Комиссар один посмеялся своей шутке.
— Ладно, — сказал он, — видно синьор Лекок сегодня невосприимчив к итальянским чарам. В таком случае, если он согласен последовать совету своего друга Тарчинини, он прогуляется немного для успокоения нервов, а потом зайдет за мной и мы пойдем обедать к синьоре Тарчинини.
— Вы очень добры, Ромео, но…
— Никаких «но»! Я не хочу оставлять вас одного сегодня вечером: еще броситесь, чего доброго, в Адиче или встретите еще одну Джульетту, и все начнется сначала!
— Ну уж нет! Но вы, значит, верите, что, если я решу утопиться, то сумею это выполнить?
— Это не доказывает, что американцы умнее итальянцев?
— Может быть… зато честнее!
— Честнее? Уж кто бы говорил! Сами же ухаживаете за девушкой, когда у вас есть невеста!

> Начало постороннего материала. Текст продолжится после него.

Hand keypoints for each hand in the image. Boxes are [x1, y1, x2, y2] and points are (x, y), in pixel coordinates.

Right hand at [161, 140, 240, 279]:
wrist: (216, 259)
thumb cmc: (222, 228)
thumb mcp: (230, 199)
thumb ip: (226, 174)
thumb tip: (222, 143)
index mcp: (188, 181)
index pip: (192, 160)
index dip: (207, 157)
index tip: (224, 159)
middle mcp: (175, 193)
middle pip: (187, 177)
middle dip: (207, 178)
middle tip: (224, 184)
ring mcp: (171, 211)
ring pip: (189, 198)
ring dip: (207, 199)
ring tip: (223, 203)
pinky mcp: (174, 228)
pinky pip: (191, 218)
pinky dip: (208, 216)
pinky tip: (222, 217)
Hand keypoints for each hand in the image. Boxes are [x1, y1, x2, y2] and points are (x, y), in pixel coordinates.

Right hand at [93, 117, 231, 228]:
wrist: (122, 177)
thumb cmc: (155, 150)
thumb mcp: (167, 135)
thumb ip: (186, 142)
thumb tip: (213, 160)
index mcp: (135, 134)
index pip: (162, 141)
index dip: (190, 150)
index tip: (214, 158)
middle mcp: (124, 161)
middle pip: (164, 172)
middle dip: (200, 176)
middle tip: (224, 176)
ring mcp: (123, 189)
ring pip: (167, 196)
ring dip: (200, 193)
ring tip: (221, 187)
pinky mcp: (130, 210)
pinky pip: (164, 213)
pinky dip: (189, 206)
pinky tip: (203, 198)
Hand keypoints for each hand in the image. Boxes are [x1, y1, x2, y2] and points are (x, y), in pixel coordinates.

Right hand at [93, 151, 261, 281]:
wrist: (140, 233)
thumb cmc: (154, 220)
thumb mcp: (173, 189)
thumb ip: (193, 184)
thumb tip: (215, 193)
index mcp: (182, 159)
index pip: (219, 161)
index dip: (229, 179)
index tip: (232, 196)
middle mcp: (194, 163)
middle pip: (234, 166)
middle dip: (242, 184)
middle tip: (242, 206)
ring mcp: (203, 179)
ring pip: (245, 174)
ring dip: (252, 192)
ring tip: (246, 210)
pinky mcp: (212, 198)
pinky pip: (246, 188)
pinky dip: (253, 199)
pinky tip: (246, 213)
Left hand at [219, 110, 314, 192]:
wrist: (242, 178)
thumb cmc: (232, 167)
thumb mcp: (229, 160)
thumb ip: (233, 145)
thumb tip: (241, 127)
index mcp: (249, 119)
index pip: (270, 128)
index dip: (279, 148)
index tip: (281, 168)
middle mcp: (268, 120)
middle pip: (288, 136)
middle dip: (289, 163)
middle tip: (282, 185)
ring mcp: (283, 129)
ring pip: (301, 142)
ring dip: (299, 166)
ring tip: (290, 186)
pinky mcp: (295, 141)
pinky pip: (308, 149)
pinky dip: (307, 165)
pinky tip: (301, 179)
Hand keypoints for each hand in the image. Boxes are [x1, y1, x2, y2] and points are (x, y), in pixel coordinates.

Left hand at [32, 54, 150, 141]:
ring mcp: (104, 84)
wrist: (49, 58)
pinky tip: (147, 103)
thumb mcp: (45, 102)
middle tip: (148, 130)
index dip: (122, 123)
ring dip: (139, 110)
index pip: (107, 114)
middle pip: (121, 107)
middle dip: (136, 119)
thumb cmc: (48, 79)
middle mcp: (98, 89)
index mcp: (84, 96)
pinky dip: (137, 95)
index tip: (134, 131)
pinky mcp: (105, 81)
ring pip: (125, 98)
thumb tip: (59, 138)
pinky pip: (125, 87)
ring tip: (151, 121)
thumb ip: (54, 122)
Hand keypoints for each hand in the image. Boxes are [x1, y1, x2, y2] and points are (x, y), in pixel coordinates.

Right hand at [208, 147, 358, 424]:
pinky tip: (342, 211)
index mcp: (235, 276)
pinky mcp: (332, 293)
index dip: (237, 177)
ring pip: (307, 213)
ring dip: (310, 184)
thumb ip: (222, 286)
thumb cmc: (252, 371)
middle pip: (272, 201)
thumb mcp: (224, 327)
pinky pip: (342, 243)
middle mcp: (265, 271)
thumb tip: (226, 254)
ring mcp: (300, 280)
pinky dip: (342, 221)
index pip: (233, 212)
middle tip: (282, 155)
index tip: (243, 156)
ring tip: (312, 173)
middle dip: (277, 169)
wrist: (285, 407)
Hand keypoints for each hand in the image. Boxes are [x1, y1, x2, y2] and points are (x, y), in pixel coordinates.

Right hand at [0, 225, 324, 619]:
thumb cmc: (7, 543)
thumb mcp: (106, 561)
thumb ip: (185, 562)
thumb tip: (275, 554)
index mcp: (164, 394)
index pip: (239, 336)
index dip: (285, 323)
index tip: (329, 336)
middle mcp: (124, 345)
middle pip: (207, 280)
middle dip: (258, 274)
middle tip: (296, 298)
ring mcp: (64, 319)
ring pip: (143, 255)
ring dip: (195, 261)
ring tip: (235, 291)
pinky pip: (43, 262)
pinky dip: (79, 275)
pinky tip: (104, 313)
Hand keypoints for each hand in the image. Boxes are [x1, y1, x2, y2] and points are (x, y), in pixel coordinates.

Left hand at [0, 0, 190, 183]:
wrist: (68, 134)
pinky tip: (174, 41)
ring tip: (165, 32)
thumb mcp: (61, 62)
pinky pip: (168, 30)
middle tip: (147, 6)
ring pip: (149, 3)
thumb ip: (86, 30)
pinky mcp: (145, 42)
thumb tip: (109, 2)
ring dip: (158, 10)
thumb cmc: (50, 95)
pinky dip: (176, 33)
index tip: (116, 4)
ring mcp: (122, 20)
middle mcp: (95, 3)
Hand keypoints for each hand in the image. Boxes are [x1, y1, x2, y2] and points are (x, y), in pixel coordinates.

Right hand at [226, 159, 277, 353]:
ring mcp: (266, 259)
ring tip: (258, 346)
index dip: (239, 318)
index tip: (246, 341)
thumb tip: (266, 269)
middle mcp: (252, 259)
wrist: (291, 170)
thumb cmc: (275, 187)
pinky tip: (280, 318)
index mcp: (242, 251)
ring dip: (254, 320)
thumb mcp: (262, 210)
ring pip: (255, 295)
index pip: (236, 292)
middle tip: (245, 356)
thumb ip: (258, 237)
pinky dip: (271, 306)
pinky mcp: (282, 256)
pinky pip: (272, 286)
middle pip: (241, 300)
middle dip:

Лекок стукнул кулаком по столу.
— Не злоупотребляйте доверием друга, Ромео, это недостойно джентльмена! К тому же всему виной вы сами!
— Я?
— Вы, Верона, ваша страна и ваше солнце! Я вам кое-что скажу Тарчинини: я про эту Джульетту и думать забыл!
— Тем лучше!
— Не знаю, что на меня нашло… Наверно, был не в себе. Чуть повеяло весной, и я вообразил, что мне снова двадцать! Я люблю и буду любить одну лишь Валерию Пирсон, которая народит мне многочисленное потомство, нравится вам это или нет!
— Да что вы, Билл, я ничего не имею против!
— И не пытайтесь сбить меня с толку этими вашими Миками, Джульеттами и прочими женщинами, которых Господь собрал в Вероне во искушение своих верных! Ромео, если вы еще об этом заговорите, клянусь, что я собью вас с ног и немедленно уеду в США. Ясно?
— Ясно!
— Теперь имейте в виду, что я не пойду к вам обедать, но вы позвоните синьоре Тарчинини, чтобы она вместе с вами отобедала со мной в ресторане Филиппи на виа Каттеано, где я буду ждать вас в восемь. Если вы откажетесь, даю вам слово, что напьюсь… и тогда покажу этому проклятому городу, где раки зимуют!